In White Man Sleeps, made in 1988, Kevin Volans's music, played live, blends harpsichords, viola da gamba and percussion in atmospheric textures. It's hard to tell where David Buckland's set ends and Peter Mumford's lighting begins. Buckland dresses the dancers in body tights, grey with broad bands of blue - were they knitted, or is it just that the piece has a homespun air?

Davies starts with several motifs. The dancers wind their arms around their heads, then tilt sideways, palms pressed together. There are low lifts; the women spring to meet their partners, caught just off the ground. The dancing here is exceptionally even, movements floated rather than bounced. The whole company dances with fluent ease and conviction.

On the first night, Davies was watching them from standing room. Dance Umbrella runs the Jerwood Proms, the stalls opened up. The "prommers" should just have been able to see Adrian Plaut's striking lighting for Bird song.

This 2004 piece was made to be performed in the round; it doesn't project so well from a conventional stage. Plaut divides the stage with spots and lines of light. Dancers wait in quadrants, follow shadows across the floor. Some lie down and swing their arms.

Henry Montes dances a long solo to the call of the Australian pied butcher bird. Twitches run through his torso, as if he were being startled over and over again.

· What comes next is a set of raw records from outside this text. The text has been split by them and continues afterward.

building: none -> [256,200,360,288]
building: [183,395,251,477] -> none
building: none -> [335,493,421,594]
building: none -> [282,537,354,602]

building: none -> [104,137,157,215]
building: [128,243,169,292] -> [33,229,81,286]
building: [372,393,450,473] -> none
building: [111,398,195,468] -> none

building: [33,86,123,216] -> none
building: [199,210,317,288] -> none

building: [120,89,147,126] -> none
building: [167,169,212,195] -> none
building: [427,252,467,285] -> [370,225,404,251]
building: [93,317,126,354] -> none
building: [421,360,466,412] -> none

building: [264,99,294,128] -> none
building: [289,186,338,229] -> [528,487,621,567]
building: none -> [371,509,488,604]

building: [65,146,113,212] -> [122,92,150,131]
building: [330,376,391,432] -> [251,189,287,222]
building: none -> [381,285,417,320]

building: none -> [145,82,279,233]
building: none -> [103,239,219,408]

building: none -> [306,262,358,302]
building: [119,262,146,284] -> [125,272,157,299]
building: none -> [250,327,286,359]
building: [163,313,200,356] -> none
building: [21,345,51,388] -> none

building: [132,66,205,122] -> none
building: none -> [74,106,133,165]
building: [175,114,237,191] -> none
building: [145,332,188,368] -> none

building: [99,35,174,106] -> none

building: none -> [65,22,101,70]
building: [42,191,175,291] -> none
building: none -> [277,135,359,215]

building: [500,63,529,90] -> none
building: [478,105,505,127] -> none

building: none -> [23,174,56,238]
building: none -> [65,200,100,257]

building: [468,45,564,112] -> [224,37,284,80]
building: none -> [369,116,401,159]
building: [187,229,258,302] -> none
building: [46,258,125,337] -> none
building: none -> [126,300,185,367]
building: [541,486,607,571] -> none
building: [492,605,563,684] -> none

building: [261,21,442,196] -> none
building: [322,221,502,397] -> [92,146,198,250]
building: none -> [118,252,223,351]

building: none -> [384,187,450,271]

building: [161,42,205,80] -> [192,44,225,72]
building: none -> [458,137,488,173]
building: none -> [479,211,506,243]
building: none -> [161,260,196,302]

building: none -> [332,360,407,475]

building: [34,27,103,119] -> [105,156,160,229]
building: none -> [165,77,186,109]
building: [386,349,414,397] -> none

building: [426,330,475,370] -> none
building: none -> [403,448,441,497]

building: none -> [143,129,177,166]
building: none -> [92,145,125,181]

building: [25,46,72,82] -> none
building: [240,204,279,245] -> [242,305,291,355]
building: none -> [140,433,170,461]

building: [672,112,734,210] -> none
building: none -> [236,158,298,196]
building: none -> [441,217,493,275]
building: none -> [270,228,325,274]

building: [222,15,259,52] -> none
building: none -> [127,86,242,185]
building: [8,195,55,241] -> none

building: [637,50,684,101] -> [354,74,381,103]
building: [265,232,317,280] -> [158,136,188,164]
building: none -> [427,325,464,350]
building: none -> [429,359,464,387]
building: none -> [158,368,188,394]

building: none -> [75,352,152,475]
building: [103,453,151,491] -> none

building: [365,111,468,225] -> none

Bird song is long - 45 minutes - and often meagre in style. Montes apart, the dancers are at their most detached. Davies keeps asking them to bend sideways before shaking their hips or shoulders. Those wiggles aren't strutting or sexy; Davies's footwork is generally limited, and that wiggle doesn't affect it. The swung hips seem to mean, "I am a modern dancer and this is what we do." It's bread-and-water minimalism, deliberately bloodless.